Merhaba, Uluslararası Diplomatik İlişkiler Akademik Araştırmalar ve Eğitim Derneği olarak Başkent Üniversitesi, Kıbrıs Türk Tarihi Araştırmaları Merkezi Müdürü Doç. Dr. Mehmet Balyemez ile Kıbrıs Türklerinin uzun yıllardır süregelen mücadelelerini ve Doğu Akdeniz’de Amerika Birleşik Devletleri, Avrupa Birliği, İsrail ve Güney Kıbrıs Rum Yönetimi tarafından yapılan politikalar üzerine bir röportaj gerçekleştireceğiz. Sözü kendisine bırakıyorum.

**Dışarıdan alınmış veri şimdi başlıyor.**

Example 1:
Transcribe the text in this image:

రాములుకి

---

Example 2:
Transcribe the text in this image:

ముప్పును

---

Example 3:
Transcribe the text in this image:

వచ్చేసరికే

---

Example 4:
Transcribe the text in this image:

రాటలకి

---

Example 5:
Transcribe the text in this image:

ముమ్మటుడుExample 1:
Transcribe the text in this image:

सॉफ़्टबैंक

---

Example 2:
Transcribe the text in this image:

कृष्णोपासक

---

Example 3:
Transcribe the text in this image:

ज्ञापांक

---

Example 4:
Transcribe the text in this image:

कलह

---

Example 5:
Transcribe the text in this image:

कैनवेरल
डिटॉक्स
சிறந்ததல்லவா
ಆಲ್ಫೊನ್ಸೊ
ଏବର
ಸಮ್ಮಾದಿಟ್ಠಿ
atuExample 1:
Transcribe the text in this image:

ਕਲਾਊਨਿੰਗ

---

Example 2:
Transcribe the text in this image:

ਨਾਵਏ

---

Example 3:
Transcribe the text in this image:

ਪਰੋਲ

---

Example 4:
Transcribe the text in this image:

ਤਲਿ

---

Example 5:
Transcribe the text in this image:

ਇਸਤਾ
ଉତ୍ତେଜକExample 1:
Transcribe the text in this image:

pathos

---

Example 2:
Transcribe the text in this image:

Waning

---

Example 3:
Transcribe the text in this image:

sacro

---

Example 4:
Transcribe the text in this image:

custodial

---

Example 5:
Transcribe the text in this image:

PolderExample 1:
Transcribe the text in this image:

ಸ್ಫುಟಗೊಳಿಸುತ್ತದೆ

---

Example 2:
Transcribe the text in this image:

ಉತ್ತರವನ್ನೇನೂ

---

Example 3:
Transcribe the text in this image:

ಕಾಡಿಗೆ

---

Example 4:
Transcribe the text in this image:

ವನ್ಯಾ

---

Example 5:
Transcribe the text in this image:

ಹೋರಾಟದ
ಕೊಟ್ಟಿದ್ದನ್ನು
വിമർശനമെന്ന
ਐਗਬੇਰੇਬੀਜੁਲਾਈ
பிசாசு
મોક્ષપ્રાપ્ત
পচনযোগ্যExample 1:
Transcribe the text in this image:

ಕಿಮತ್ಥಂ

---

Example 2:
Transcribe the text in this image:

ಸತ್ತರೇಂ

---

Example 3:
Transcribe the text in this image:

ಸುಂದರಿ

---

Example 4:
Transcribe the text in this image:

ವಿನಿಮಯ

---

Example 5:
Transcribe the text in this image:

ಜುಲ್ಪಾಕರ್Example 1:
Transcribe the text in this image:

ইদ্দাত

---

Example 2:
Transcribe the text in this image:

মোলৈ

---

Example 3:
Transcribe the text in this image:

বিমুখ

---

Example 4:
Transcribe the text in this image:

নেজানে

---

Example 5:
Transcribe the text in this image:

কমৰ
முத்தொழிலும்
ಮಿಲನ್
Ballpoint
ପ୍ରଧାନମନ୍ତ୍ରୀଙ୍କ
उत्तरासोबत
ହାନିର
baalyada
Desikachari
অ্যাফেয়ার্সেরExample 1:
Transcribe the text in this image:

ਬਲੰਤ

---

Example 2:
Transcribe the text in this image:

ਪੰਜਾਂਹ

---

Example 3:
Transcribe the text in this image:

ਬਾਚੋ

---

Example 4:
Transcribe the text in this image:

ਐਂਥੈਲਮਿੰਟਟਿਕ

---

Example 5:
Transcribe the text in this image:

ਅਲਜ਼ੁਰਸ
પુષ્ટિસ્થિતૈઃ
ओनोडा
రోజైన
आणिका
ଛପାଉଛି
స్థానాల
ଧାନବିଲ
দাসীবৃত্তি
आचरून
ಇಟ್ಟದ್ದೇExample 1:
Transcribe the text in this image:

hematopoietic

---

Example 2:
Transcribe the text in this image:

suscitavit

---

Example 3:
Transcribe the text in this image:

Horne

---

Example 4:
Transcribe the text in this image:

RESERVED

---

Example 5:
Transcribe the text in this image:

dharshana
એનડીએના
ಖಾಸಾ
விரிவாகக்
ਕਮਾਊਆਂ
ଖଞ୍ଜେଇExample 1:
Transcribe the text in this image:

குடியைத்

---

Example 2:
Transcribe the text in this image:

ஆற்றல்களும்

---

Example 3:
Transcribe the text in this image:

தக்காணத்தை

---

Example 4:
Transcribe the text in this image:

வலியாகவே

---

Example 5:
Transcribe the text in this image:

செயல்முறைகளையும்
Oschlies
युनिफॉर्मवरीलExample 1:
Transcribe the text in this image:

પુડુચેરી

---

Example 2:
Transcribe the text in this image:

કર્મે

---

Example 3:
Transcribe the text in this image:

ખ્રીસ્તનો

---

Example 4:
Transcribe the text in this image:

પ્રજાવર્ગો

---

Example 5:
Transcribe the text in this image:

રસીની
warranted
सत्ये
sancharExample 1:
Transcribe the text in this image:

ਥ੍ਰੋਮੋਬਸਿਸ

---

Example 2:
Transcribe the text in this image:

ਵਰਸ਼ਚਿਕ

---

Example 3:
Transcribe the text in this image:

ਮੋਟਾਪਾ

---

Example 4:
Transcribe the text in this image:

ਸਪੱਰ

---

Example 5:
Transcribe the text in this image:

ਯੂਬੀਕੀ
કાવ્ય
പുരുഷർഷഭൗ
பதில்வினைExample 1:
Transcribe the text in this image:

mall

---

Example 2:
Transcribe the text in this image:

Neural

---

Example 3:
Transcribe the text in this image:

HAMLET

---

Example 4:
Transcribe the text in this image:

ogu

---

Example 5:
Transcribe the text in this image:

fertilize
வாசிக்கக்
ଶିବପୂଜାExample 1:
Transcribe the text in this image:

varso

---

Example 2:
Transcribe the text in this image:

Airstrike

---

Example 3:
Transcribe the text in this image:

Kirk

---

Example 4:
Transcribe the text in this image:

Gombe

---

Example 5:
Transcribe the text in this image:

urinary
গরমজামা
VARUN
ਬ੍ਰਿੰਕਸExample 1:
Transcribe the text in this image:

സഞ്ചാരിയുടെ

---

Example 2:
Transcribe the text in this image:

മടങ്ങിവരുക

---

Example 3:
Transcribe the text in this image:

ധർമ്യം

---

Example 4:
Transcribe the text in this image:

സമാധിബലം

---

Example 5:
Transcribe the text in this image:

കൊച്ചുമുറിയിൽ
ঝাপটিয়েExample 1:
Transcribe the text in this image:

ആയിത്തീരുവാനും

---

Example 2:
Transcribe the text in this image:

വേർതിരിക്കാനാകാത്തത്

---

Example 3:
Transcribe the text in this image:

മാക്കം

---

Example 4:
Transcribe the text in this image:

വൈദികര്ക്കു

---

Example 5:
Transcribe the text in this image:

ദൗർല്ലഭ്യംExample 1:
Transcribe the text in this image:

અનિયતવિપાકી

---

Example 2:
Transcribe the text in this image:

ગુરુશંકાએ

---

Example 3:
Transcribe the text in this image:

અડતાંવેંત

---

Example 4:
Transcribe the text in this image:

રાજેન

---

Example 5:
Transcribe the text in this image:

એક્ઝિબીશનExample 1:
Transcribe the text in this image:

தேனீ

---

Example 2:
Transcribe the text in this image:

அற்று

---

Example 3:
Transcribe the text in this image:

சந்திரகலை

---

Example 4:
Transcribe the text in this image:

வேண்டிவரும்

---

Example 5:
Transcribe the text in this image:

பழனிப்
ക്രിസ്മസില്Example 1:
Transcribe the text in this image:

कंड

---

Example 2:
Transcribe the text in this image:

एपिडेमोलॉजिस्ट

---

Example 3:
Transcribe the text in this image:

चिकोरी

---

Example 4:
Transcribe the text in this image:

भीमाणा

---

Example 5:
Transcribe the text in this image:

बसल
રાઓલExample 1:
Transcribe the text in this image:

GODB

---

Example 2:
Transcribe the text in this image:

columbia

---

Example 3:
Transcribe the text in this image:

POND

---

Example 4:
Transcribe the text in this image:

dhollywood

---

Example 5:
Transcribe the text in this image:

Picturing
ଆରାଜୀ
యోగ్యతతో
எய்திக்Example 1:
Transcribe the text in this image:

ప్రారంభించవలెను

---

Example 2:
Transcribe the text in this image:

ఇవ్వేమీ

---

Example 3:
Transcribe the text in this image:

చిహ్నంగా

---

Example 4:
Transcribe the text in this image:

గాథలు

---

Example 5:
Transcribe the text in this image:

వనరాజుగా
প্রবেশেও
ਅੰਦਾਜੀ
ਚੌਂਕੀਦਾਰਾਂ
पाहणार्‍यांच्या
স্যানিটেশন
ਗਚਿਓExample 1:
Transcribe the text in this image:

Soru 1: ABD, Eylül 2020’de Güney Kıbrıs Rum Yönetimi (GKRY)’ye yönelik silah ambargosunun kaldırılması yönünde aldığı kararın kapsamını genişleterek, ‘‘Uluslararası silah ticareti düzenlemeleri, 1 Ekim 2022’den itibaren yeni politikayı yansıtacak şekilde değiştirilecektir.’’ kararını aldı. ABD, bu kararla, Kasım 1987’den bu yana Güney Kıbrıs Rum Yönetimi’ne uyguladığı ambargoyu tamamen sona erdirmiş oldu. ABD, bunun sonucunda 1987’den bu yana Güney Kıbrıs Rum Yönetimi’ne uyguladığı ‘‘savunma ticareti’’ kısıtlamalarını 2023 mali yılında kaldırdı. ABD ile Güney Kıbrıs Rum Yönetimi (GKRY) arasında imzalanan savunma iş birliği anlaşmasının, ABD’nin Rum kesimindeki askeri varlığı artıyor. Buna mukabil ABD’nin Güney Kıbrıs Rum Yönetimi ile ilişkilerini arttırmasındaki amaç nedir?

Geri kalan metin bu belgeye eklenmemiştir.